Execution starts with dependency-free nodes, prioritized by deadline. As nodes finish, their dependents are triggered. For example, screenplay generation precedes audio and image generation, with images prioritized due to tighter deadlines. The request scheduler also favors earlier scenes and shots. Deadlines are attached to each submission for fine-grained, instance-level scheduling.

Instance selection

Each DAG node is assigned to the model instance with the shortest expected runtime (e.g., 8xH200 vs 4xA100). Lightweight tasks (e.g., prompt filtering, safety checks) are typically routed to cheaper GPUs or CPUs, while early-stage tasks may use higher-end instances. If no instance is available, the request scheduler queues the request and reschedules as resources free up.

Adaptive quality

Scheduling begins with the target quality (e.g., 1280x800, 20 de-noising steps) and degrades incrementally (e.g., 640x400, 10 steps) if deadlines are at risk of not being met. Initial and intermediate stages may run at lower quality, while final outputs are rendered at higher resolution. If not enough, we switch to static content.

Model constraints

Our greedy algorithm accounts for model-specific limits (e.g., maximum generation length). For example, Fantasy Talking supports up to 3.5 seconds of video/audio at 23 FPS before drifting.

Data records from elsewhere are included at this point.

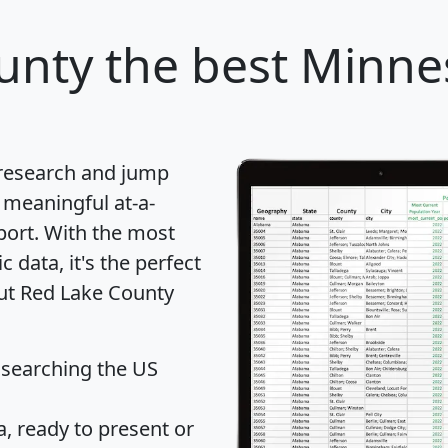
unty
the best Minne
 research and jump
 meaningful at-a-
port
. With the most
data, it's the perfect
out Red Lake County
 searching the US
 ready to present or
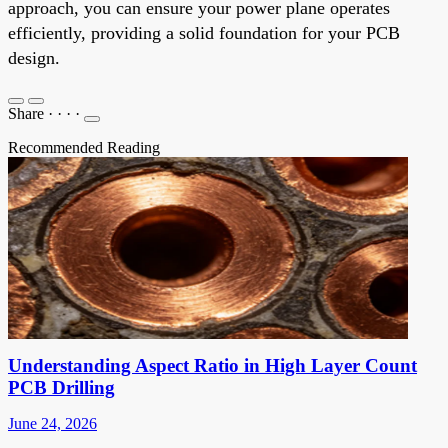
approach, you can ensure your power plane operates
efficiently, providing a solid foundation for your PCB
design.
Share
·
·
·
·
Recommended Reading
Understanding Aspect Ratio in High Layer Count
PCB Drilling
June 24, 2026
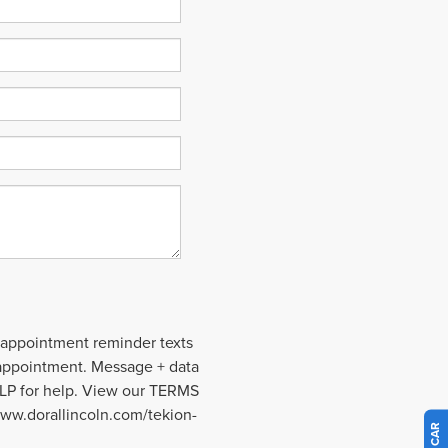
 appointment reminder texts
 appointment. Message + data
ELP for help. View our TERMS
ww.dorallincoln.com/tekion-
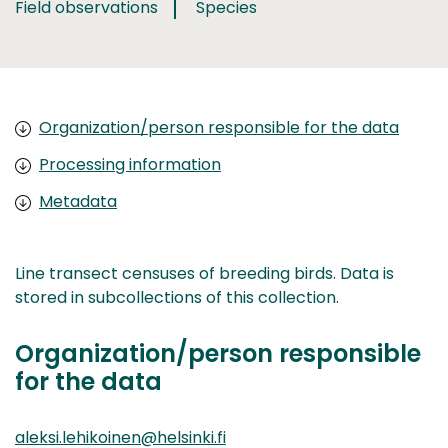
Field observations
Species
Organization/person responsible for the data
Processing information
Metadata
Line transect censuses of breeding birds. Data is
stored in subcollections of this collection.
Organization/person responsible
for the data
aleksi.lehikoinen@helsinki.fi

To handle longer shots, we first generate a full clip (e.g., 30 seconds) with FramePack at medium quality, segment it at speech pauses, and re-sync audio using Fantasy Talking. Resolution constraints are also considered to ensure suitable aspect ratios.

Evictions and failures

Spot VMs typically provide a 30-second eviction notice. After receiving this notice, we stop sending new requests to instances on affected resources. For other failures, we monitor the model instances liveness and avoid sending requests to unresponsive ones. Requests running on failed resources are resubmitted.

Caching

StreamWise supports reusing intermediate results across requests to improve efficiency. Common assets (e.g., static backgrounds, text/image embeddings, or previously generated segments) are cached and reused. This can be extended to support diffusion-aware caching methods (e.g., AdaCache, NIRVANA, MoDM).